| What is required |
The answer should contain only the lines from the beginning of the entries through the line that holds "Picture 2: Top", given again exactly, with no pictures.
───── Data
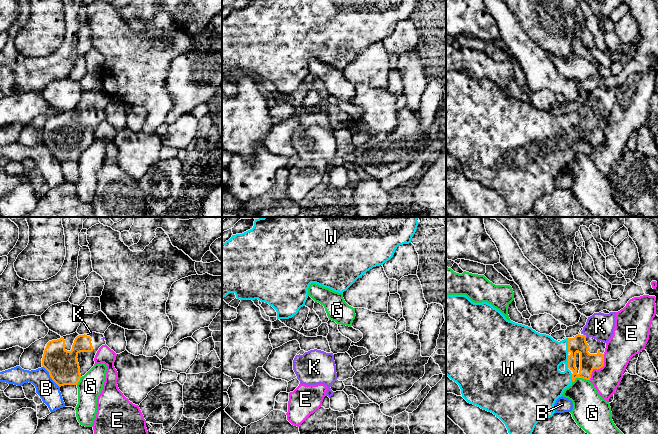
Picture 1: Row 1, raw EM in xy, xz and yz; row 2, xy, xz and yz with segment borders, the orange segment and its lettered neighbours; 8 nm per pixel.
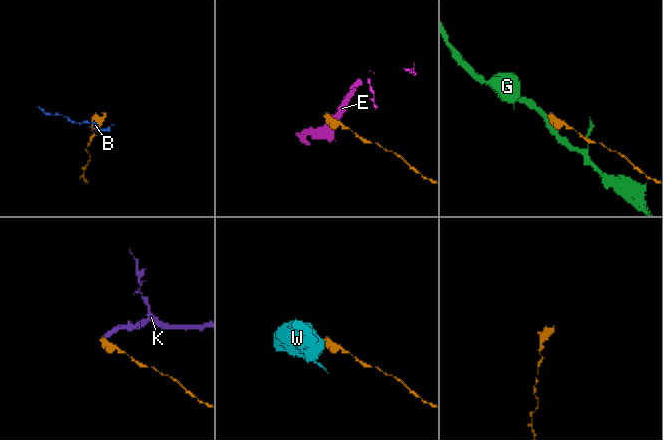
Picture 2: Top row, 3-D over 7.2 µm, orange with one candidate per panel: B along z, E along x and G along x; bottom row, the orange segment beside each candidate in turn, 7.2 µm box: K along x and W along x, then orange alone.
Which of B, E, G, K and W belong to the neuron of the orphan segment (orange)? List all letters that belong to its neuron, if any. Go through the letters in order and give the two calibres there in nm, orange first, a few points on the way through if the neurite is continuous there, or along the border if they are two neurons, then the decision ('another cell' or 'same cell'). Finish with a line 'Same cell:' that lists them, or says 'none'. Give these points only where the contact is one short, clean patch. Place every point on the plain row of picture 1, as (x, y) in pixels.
B: calibres 260 and 170 nm; border xy (43, 142), (51, 155), (59, 163); another cell
E: calibres 140 and 240 nm; border yz (604, 130), (604, 140), (594, 145), (589, 155); another cell
G: calibres 140 and 260 nm; border yz (589, 156), (576, 154), (573, 158); another cell
K: calibres 140 and 220 nm; way yz (588, 138), (583, 127), (585, 111), (591, 105), (600, 102); same cell
W: calibres 140 and 360 nm; way yz (588, 138), (575, 121), (568, 121), (556, 129), (539, 132); same cell
Same cell: K, W

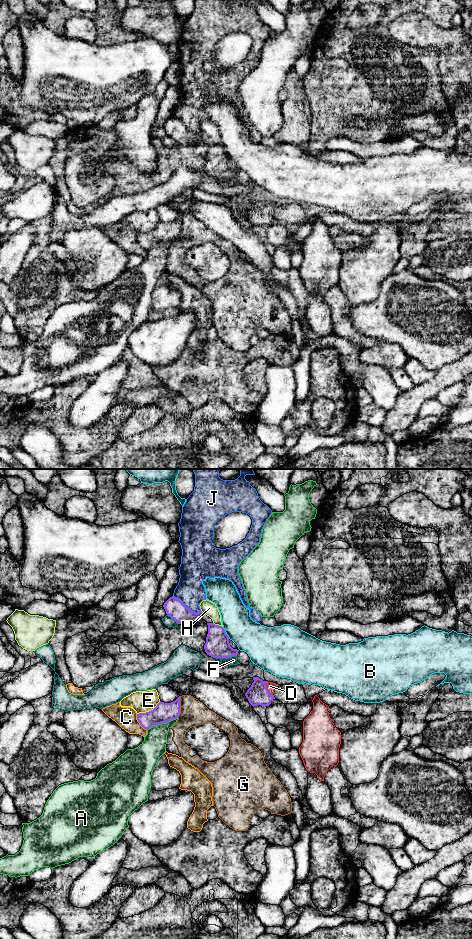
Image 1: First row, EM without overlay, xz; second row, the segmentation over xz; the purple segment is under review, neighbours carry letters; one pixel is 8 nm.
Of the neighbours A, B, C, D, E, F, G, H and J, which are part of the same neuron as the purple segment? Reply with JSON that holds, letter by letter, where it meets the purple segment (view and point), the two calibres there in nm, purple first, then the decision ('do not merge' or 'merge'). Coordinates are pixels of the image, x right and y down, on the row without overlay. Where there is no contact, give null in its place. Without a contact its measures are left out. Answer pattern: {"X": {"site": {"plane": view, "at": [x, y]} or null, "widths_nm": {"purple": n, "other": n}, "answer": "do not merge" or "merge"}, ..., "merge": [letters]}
{"A": {"site": {"plane": "xz", "at": [162, 242]}, "widths_nm": {"purple": 160, "other": 190}, "answer": "do not merge"}, "B": {"site": {"plane": "xz", "at": [225, 153]}, "widths_nm": {"purple": 200, "other": 260}, "answer": "do not merge"}, "C": {"site": {"plane": "xz", "at": [138, 241]}, "widths_nm": {"purple": 160, "other": 180}, "answer": "do not merge"}, "D": {"site": {"plane": "xz", "at": [266, 208]}, "widths_nm": {"purple": 170, "other": 70}, "answer": "merge"}, "E": {"site": {"plane": "xz", "at": [149, 231]}, "widths_nm": {"purple": 160, "other": 180}, "answer": "do not merge"}, "F": {"site": {"plane": "xz", "at": [225, 177]}, "widths_nm": {"purple": 200, "other": 60}, "answer": "do not merge"}, "G": {"site": {"plane": "xz", "at": [179, 227]}, "widths_nm": {"purple": 160, "other": 220}, "answer": "do not merge"}, "H": {"site": {"plane": "xz", "at": [218, 145]}, "widths_nm": {"purple": 200, "other": 120}, "answer": "do not merge"}, "J": {"site": {"plane": "xz", "at": [185, 126]}, "widths_nm": {"purple": 150, "other": 220}, "answer": "do not merge"}, "merge": ["D"]}

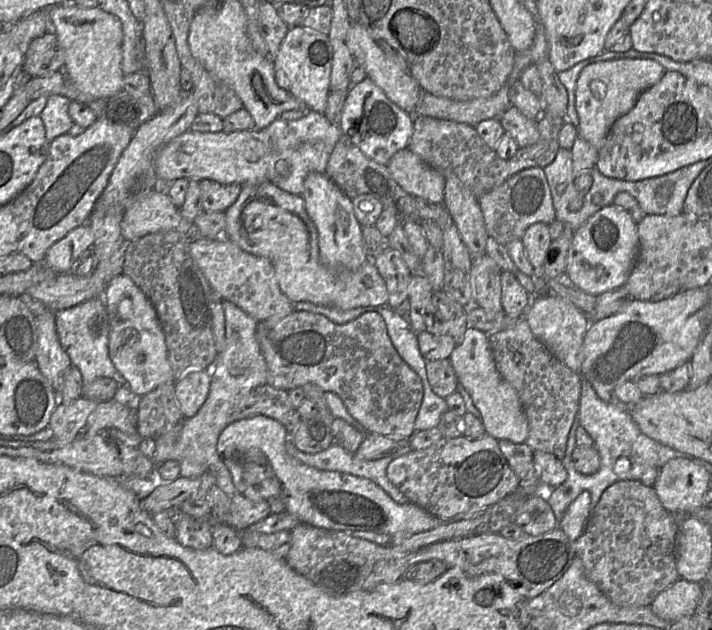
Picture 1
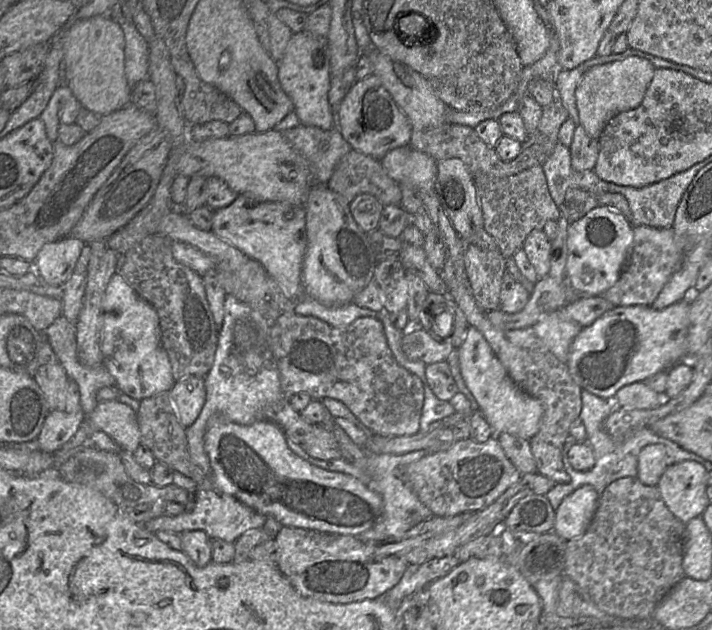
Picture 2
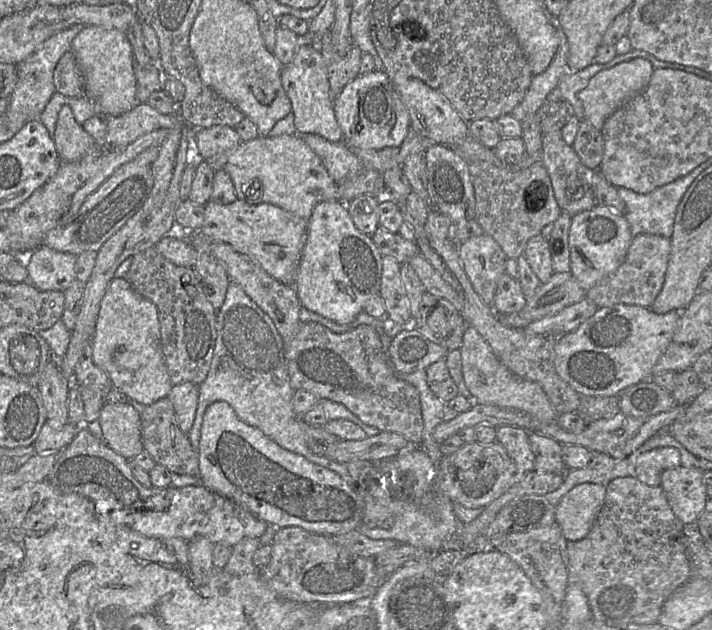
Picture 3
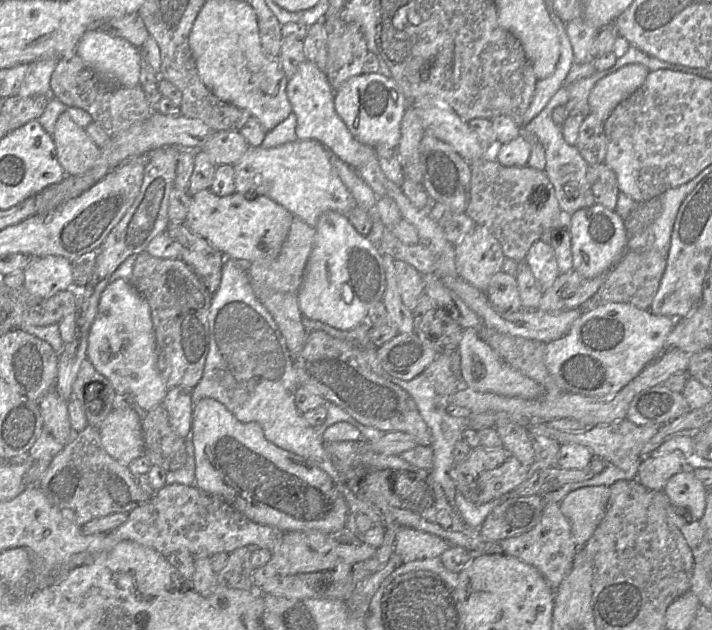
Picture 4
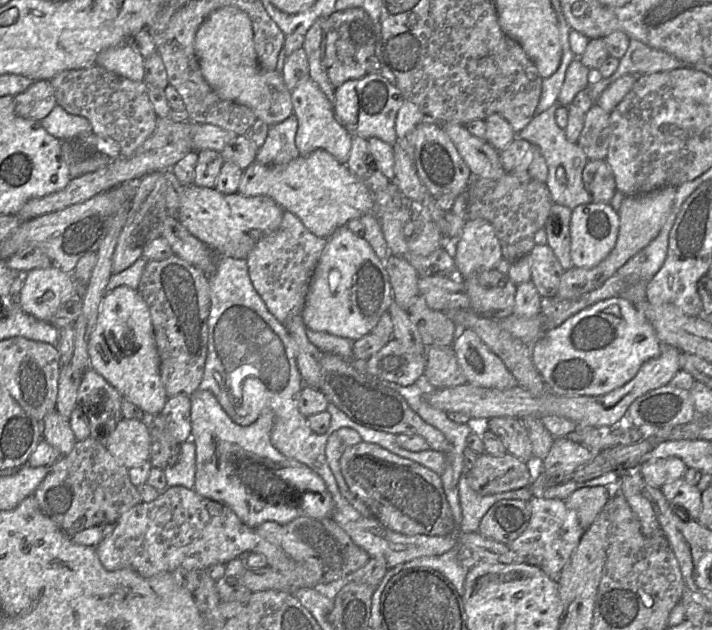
──────────
| Solution for this exercise |
Picture 1: Row 1, raw EM in xy, xz and yz; row 2, xy, xz and yz with segment borders, the orange segment and its lettered neighbours; 8 nm per pixel.
Picture 2: Top row, 3-D over 7.2 µm, orange with one candidate per panel: B along z, E along x and G along x; bottom row, the orange segment beside each candidate in turn, 7.2 µm box: K along x and W along x, then orange alone.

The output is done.